◆ Verilen Metin
○ ○ ○ ○ ○ ○ ○

Son günlerde uluslararası taşımacılık ülkeler arası yaşanan gelişmelerle iyice hareketlendi. Uluslararası taşımalarda söz sahibi olan kuruluşların başında gelen UND ise gerek çabaları, gerekse eylemleriyle kamuoyunun gündemine oturdu. Özellikle Bulgaristan’la yaşanan kriz sonrasında etkisi daha çok hissedilir oldu. Uzun süredir “Kotasız Avrupa” söylemini dillendiren UND uluslararası platformlarda bu istemin geçerli kılınmasından yana tavrını ortaya açıkça koyuyor. Ve tabi ki Rusya ile yaşanan son durumlar… Gündemin bu sıcak gelişmeleri sonucunda UND Başkanı Tamer Dinçşahin’in kapısını çaldık. Oldukça verimli ve bilgilendirici bir söyleşinin tadına vardık.
Bulgaristan taşımalarıyla ilgili son günlerde birçok olay yaşandı. Siz uluslararası taşımacılar olarak çok ciddi sıkıntılar yaşadığınızı ifade ettiniz. Hatta Türkiye ekonomisini ilgilendirecek düzeyde sıkıntılardı bunlar. Bazı eylem planları içerisinde çalışmalarda bulundunuz. Ve iş belli bir noktaya kadar geldi; şu anki son durum nedir?
Bildiğiniz gibi 1 Eylül itibariyle Türkiye’nin karşı uygulamaları gündemdeydi. Ve 1 Eylül tarihi itibariyle karşı uygulamalara başlandı. Konvansiyonel araçlarla ilgili, giden aracın aynı römorkla dönmesi, farklı ülke araçlarının birbirleriyle gelmemesi, geçiş ücretleriyle ilgili para alınması gibi uygulamalar başladı. Alınan bu kararlar Bulgaristan cephesinde büyük tepkilere yol açtı. Biz de Bulgar medyasını çok yakından takip ediyoruz. Şöyle düşünülmelidir ki; karşı taraf ne yapıyorsa cevabını vermek lazım. Cebimizden çıkan yüz milyon dolar rakamı bir tarafa; bu durumda rekabetçi olamıyoruz.
Ayın 11’inde Bulgaristan’la KUKK toplantısı yapılacak. Ancak bu toplantı tam kesinleştirilememiş. Ama olursa o güne kadar da sağlam durup, kapıdaki giriş-çıkışları sağlam yapıp UBAK Belgesini, 3. Ülke Belgesini, Yükleme Belgesini, konvansiyonel araçları çok net takip etmek lazım ki karşılığında da bir şeyler elde edelim.

○ ○ ○ ○ ○ ○ ○

◆ Verilen Veriler
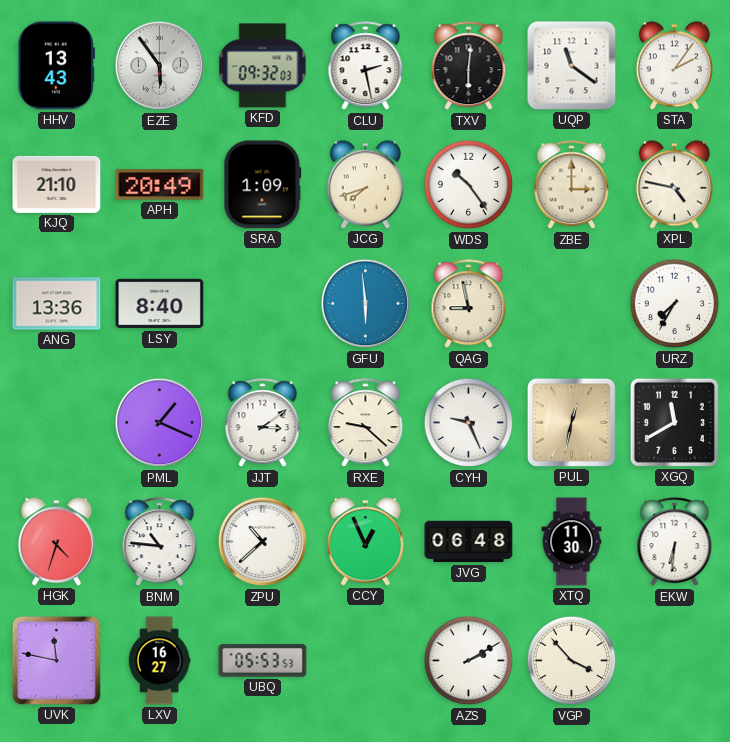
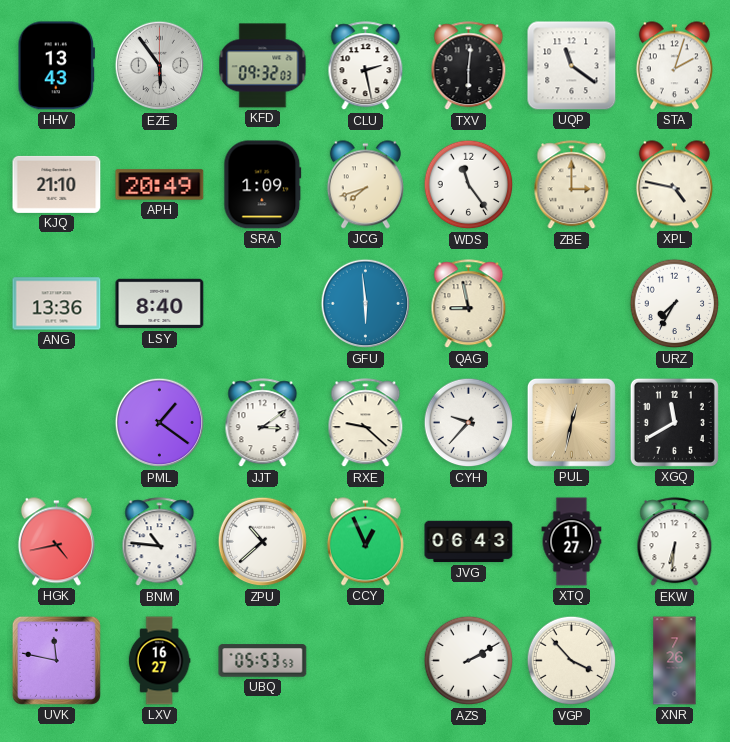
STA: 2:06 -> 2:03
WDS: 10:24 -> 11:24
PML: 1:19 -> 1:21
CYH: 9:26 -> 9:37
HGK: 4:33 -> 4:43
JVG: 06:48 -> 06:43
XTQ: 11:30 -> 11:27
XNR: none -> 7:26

○ ○ ○ ○ ○ ○ ○

◆ Alıştırma Görevleri
[1] Verilen metne göre şu ifadelerin doğru olup olmadığını belirtin: (a) Karşı uygulamalara 1 Eylül itibariyle başlanmıştır. (b) Bulgaristan'la yapılacak KUKK toplantısı kesinleşmiştir. (c) Alınan kararlar Bulgaristan cephesinde tepki görmemiştir. Her biri için evet ya da hayır deyin ve metindeki belirleyici sözleri tırnak içinde aktarın.
[2] Verilen metinde UND Başkanı olarak kimin adı geçmektedir?
Bu alıştırmayı yapmak için listeye başvurmak gerekmez.

◆ Çözüm Listesi
[1]
(a) Evet: "Ve 1 Eylül tarihi itibariyle karşı uygulamalara başlandı."
(b) Hayır: "Ancak bu toplantı tam kesinleştirilememiş."
(c) Hayır: "Alınan bu kararlar Bulgaristan cephesinde büyük tepkilere yol açtı."

[2] Tamer Dinçşahin.